Sewaktu saya dan papa ditanya pihak yayasan, apa pekerjaan orang tua saya, saya tidak tau harus menjawab apa. Papa menjelaskan bahwa beliau baru saja di PHK massal oleh perusahaan itu dan sekarang sedang mencari pekerjaan. Lalu pihak yayasan menyarankan untuk mengurus “surat miskin” agar saya mendapat keringanan dari yayasan atau mungkin bisa dibebaskan dari uang sekolah dengan syarat-syarat yang berlaku, tentunya. Mendengar saran dari pihak yayasan untuk mengurus surat miskin, saya minta papa untuk menolaknya. Menolak bukan karna saya tidak sudi dibilang miskin dan mencoba bersikap seperti orang kaya raya. Bukan itu. Saya menolak, karna saya merasa ada yang kondisi jauh lebih parah dan memprihatinkan dibanding saya. Papa menolak dengan alasan, “kami tidak bisa dikategorikan miskin. Ini sangat bertentangan dengan hati nurani saya. Saya, istri dan anak saya masih memiliki tempat tinggal yang layak, pakaian yang layak, hanya saya untuk saat ini saya belum menemukan pekerjaan. Hanya itu yang menjadi permasalahannya, buk.” Kepala yayasan bisa maklum, sebagai warga baru, yang harus beradaptasi, izin dan kelonggaran kembali diberikan.

Saya dan teman pertama yang saya temui  di SMK PIRI 3 Yogyakarta, Rista Ningsih. Foto ini diambil dalam rangka perjalan ke Semarang, untuk melihat pabrik textile Sri Rejeki.


*          *          *          *          *
Jogjakarta adalah tempat baru bersama semua hal yang baru yang saya terima. Sadar dengan langit berbeda yang saya junjung, dan bumi baru yang saya injak, semua hal yang biasa saya lakukan, dan adat istiadat yang ada di Padang, harus dirombak sebagian. Kita mulai dari cara berkomunikasi. Di Jogjakarta, saya hampir tidak pernah mendengar adanya teriakan, atau sekurang-kurangnya seseorang yang berbicara dengan nada tinggi. Nyaris tidak pernah. Telinga saya selalu dimanjakan dengan bahasa yang santun dan mendayu-dayu. Tinggal dikawasan keraton, kediaman om yang terletak di Jalan Langenastran Lor no 11 alun-alun kidul, mayoritas warga disana menggunakan bahasa jawa versi “halus”.
Kesulitan pertama yang saya alami adalah, setiap orang yang melihat saya pertama kali selalu menduga bahwa saya adalah asli Jogja dan sudah sangat fasih menggunakan bahasa daerah.  Padahal, saya asli Minang dan waktu itu saya sama sekali tidak bisa menggunakan bahasa jawa. Dipasar, dijalanan, ditoko, diwarung, dimana saja saya berada, orang-orang akan langsung menggunakan bahasa jawa memulai percakapannya. Saya jelaskan pada mereka bahwa saya ini adalah warga pendatang dan saya berasal dari Padang. Banyak dari mereka yang terkejut, lalu kembali bertanya, “ah, ojo ngapusi mbak e. kok ketok e mbak e kuwi sami mawon karo wong kene e”. Saya hanya membalas dengan senyuman, sebab saya tidak paham dengan apa yang sedang mereka bicarakan. 

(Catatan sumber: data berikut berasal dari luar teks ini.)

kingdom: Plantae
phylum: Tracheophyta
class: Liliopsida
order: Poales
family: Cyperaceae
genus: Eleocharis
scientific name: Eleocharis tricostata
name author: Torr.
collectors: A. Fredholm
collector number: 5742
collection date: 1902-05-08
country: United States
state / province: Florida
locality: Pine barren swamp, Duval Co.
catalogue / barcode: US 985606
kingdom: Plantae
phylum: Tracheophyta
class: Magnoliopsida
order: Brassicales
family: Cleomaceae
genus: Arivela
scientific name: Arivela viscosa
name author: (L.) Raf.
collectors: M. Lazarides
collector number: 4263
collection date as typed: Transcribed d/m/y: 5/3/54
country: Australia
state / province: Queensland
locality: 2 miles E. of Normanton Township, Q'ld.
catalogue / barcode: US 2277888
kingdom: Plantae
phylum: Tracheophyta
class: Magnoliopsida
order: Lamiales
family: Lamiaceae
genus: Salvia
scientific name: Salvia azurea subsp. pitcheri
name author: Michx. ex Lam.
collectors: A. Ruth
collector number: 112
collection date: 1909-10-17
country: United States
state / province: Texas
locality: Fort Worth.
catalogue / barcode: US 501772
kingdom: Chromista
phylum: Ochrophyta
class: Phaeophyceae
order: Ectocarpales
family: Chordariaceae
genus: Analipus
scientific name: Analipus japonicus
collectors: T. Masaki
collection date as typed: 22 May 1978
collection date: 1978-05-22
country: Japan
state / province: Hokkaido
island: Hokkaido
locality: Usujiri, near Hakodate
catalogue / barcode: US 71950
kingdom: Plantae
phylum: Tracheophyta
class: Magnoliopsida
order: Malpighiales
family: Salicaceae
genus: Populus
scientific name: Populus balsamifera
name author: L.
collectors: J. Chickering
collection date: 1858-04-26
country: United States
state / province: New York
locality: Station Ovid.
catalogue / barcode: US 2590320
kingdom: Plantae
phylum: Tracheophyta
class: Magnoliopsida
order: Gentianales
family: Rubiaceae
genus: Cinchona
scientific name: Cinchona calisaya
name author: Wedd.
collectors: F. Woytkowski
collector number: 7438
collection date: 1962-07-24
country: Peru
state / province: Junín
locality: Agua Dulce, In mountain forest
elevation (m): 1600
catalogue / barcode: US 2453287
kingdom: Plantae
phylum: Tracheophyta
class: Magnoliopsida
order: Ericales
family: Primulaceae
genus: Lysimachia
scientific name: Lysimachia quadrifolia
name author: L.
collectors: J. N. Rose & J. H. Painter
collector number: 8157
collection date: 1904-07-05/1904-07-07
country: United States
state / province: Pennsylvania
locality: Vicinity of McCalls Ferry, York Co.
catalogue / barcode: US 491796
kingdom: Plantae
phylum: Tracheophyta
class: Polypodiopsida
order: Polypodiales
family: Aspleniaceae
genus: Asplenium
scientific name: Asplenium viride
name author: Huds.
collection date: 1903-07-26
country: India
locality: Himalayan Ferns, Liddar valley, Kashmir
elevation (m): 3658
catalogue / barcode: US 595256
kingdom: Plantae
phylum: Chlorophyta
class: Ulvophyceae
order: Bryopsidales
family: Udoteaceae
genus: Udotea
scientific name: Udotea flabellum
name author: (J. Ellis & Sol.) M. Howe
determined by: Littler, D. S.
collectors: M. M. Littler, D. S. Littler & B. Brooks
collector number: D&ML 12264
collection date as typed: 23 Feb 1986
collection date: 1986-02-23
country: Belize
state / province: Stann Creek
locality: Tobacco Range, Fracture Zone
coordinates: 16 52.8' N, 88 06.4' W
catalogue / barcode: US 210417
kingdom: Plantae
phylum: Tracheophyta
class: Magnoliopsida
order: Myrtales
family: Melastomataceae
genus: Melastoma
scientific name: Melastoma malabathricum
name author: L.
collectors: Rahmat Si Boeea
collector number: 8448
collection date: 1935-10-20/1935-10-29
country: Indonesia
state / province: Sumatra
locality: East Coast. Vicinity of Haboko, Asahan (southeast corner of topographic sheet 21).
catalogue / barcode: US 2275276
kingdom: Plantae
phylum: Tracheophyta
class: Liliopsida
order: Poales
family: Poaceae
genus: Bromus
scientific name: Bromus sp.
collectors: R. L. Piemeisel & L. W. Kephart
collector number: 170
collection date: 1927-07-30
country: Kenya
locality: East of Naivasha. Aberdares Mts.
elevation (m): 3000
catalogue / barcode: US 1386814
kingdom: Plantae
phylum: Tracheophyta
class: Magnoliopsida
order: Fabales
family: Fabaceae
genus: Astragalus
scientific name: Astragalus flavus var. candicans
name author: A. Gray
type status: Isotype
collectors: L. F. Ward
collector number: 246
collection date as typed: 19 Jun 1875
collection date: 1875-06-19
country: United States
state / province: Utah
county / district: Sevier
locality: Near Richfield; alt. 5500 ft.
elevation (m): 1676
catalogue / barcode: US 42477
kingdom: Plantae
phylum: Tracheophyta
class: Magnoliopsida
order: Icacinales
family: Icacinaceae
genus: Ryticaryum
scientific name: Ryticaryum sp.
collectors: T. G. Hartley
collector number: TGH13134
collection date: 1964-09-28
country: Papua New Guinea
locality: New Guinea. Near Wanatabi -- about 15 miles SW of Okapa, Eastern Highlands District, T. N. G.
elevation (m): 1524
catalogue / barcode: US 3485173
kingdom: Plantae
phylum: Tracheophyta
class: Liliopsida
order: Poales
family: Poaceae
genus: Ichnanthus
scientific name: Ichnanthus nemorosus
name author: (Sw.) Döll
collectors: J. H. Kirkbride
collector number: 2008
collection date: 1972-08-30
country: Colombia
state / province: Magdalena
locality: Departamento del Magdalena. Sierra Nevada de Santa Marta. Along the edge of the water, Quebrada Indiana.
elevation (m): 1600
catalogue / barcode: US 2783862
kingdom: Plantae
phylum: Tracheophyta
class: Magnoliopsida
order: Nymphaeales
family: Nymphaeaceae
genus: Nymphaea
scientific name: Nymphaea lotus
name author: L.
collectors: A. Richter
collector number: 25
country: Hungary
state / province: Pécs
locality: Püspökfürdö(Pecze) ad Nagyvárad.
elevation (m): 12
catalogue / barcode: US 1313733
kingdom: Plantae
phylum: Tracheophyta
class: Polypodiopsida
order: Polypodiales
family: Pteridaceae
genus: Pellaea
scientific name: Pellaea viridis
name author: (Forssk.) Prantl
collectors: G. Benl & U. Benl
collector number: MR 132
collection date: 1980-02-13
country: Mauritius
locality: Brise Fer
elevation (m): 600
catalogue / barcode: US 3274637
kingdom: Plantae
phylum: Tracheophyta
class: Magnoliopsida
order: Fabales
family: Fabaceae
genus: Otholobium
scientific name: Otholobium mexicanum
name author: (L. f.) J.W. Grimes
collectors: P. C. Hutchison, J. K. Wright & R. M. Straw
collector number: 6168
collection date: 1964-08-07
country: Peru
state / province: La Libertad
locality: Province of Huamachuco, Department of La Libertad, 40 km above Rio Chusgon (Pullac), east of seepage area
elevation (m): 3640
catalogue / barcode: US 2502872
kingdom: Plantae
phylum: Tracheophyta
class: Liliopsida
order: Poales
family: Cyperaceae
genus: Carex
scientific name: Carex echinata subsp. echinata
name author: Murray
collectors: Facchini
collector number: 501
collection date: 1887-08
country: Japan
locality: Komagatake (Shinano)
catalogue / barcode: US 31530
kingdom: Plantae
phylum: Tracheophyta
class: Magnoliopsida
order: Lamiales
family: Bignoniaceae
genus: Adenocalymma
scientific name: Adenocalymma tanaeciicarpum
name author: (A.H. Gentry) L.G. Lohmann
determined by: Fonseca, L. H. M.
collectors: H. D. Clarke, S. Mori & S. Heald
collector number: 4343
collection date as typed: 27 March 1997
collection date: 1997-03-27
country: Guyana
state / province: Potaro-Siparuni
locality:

Beralih membicarakan makanannya. Ini adalah perbedaan yang paling mencolok antara dua tempat yang saya tinggali. Masakan Padang yang ternama karna rasa pedasnya diadu dengan masakan Jogja yang unggul dengan rasa manisnya. Untuk soal makanan, tidak ada masalah. Saya yang tidak suka pedas tentu mudah beradaptasi dengan makanan yang ada disana. Tapi, untuk masalah lauk pauk seperti tahu, tempe, ayam, daging dan ikan, tampaknya kota Padang menang jauh daripada Jogja. Kota Padang yang berposisi dipinggir pantai membuat konsumsi ikan bukanlah perkara rumit, menemukan ikan segar tidak lagi membutuhkan waktu yang lama atau akses yang berbelit-belit. Berbanding terbalik dengan Jogja. Selama saya disana, saya tidak pernah menemukan ikan segar yang datang langsung dari laut, yang ada malah ikan yang sudah diberi es yang datang dari luar kota seperti Semarang dan Solo.  
Kediaman om yang ada di alun-alun utara selalu ramai setiap malamnya. Jarak sekitar 20 meter dari rumah, bisa kita temukan berbagai macam jajanan kaki lima mengitari lapangan  dengan dua pohon beringin besar ditengahnya. Wedang ronde, mie ayam, baso, siomay, jus jeruk, bubur ayam, dan semua makanan yang saya tidak tau judulnya berjejeran sampai tengah malam. Selama  disana, saya hanya beberapa kali keluar mencicipi jajanan itu karna tidak ada teman yang bisa diajak jalan selain juga karna tidak suka keluar malam.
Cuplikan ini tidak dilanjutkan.